LONDON (Reuters) -Tesco, Britain’s biggest retailer, raised its full-year earnings forecast on Wednesday after the unmatched scale of its store and online operations helped it outperform rivals in the first half and beat expectations with a 16.6% jump in profit.
British retailers are battling supply chain disruptions and labour shortages. Supermarkets also face tough comparisons against record sales during COVID-19 lockdowns.
Tesco, however, increased sales in the period.
“We’ve had a strong six months; sales and profit have grown ahead of expectations, and we’ve outperformed the market,” CEO Ken Murphy said.
“With various different challenges currently affecting the industry, the resilience of our supply chain and the depth of our supplier partnerships has once again been shown to be a key asset.”
He told reporters the company “maintained great availability” during the half.
Tesco said the strong performance had enabled it to cut net debt by 1.7 billion pounds ($2.3 billion) since February, and it could now afford to start a multi-year share buyback, with the first 500 million pounds to be bought by October 2022. It also paid an interim dividend of 3.2 pence, in line with a year ago.
Tesco shares were up 4.4% at 1015 GMT, taking 2021 gains to 14.3%.
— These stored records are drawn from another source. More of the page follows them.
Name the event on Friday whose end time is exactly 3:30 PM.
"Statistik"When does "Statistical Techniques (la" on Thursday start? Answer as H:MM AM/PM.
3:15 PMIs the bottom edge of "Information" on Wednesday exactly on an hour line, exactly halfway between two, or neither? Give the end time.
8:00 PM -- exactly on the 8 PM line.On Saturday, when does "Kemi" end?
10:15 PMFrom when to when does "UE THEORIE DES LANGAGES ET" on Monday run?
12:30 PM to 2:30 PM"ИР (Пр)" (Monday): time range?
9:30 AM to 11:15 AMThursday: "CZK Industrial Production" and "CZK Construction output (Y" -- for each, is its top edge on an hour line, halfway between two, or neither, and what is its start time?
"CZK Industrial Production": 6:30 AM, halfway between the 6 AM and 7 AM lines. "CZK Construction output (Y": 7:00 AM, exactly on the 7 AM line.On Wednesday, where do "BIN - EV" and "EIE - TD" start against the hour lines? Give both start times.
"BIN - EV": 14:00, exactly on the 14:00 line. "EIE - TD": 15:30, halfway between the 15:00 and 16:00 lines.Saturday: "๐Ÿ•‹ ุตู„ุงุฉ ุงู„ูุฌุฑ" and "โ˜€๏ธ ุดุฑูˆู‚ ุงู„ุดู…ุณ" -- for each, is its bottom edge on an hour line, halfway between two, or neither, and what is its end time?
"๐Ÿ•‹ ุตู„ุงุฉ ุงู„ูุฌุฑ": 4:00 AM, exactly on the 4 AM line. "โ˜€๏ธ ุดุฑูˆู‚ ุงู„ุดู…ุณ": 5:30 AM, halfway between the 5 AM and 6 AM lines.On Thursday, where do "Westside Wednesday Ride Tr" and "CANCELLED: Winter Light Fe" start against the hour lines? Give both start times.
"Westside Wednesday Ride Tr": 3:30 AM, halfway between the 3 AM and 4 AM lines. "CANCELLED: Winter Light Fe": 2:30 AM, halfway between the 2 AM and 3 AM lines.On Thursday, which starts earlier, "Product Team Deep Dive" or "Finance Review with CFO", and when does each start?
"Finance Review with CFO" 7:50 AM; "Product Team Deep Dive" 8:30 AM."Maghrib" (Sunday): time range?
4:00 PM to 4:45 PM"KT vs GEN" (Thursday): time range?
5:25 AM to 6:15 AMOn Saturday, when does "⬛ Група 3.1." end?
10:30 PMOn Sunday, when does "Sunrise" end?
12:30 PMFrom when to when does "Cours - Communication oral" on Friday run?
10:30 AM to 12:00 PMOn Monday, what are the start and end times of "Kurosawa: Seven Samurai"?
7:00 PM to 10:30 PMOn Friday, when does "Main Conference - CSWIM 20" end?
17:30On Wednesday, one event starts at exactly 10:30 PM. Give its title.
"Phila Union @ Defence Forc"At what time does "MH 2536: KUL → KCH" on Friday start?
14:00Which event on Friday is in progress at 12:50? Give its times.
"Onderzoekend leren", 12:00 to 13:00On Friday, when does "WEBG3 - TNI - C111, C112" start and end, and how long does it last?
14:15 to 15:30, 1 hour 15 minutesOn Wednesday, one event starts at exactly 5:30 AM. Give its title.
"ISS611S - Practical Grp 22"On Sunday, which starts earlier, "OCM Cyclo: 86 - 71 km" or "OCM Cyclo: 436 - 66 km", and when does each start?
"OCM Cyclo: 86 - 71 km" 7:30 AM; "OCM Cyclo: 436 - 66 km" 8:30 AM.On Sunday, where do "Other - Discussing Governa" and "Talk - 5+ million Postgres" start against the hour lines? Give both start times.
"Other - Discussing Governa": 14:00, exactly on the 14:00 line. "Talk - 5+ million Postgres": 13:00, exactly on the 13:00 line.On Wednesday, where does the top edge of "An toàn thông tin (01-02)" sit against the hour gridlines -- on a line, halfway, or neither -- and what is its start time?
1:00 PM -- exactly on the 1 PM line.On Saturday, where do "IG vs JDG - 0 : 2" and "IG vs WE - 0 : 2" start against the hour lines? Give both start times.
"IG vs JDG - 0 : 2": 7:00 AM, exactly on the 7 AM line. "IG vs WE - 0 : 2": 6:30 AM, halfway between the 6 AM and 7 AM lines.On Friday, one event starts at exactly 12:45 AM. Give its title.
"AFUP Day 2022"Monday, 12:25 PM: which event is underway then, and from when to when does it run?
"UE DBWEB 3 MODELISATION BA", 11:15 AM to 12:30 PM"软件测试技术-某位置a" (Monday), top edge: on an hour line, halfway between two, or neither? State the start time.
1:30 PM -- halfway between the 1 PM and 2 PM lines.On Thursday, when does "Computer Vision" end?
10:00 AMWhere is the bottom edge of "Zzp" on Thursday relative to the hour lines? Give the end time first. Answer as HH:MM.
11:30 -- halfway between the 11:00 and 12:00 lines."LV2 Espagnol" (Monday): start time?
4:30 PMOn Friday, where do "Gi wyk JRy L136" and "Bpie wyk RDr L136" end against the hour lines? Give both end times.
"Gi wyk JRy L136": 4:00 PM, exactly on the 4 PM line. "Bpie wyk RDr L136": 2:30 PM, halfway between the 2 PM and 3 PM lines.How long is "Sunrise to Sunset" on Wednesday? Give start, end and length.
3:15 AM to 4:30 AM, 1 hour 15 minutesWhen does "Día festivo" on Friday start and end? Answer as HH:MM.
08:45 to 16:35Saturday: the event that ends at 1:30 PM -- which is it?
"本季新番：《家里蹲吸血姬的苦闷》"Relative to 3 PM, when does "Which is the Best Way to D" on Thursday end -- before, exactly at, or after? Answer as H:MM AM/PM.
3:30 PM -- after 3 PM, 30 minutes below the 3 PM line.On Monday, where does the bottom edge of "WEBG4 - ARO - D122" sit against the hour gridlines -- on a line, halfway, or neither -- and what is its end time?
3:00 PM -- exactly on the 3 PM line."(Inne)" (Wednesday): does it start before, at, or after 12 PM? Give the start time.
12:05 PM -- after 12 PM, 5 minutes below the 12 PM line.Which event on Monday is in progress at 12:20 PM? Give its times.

Murphy denied the buyback was a tactic to ward off potential private equity bidders.
“This isn’t defensive by any means, this is completely, as far as we’re concerned, part of business as usual,” he said
Morrisons, Britain’s No. 4 supermarket group, is being taken over by U.S. private equity group Clayton, Dubilier & Rice, while shares in No. 2 Sainsbury’s have been buoyed by takeover speculation. No. 3 Asda was purchased by the Issa brothers and TDR Capital earlier this year.
Tesco forecast a full-year adjusted retail operating profit of 2.5-2.6 6 billion pounds, having previously forecast a similar outcome to 2019-20, when it made 2.3 billion pounds.
The company, with a 27% share of Britain’s grocery market, made an adjusted retail operating profit of 1.39 billion pounds in the first half versus 1.19 billion a year earlier.
Group sales rose 3% to 27.3 billion pounds, while UK like-for-like sales climbed 1.2%, having risen 0.5% in the first quarter.
Recent industry data has shown Tesco outperforming its main rivals.
Analysts say Tesco is also benefiting from a strategy to match prices at German-owned discounter Aldi on around 650 lines and the success of its ‘Clubcard Prices’ loyalty scheme.
The proportion of customers using Clubcard in large stores has grown to 80% from 69% last year, with about seven million shoppers now using the scheme through an app.
Despite inflationary pressures, Tesco said its customers saw prices fall in the first half and they were still falling in the second half.
Murphy also set out Tesco’s strategic priorities going forward – value, customer loyalty, convenience and using cost savings to invest.
“Customers are faced with an increasing range of choice as to where, when and how to shop and the competitive environment has materially changed,” he said.
“We believe that against this backdrop we can thrive.”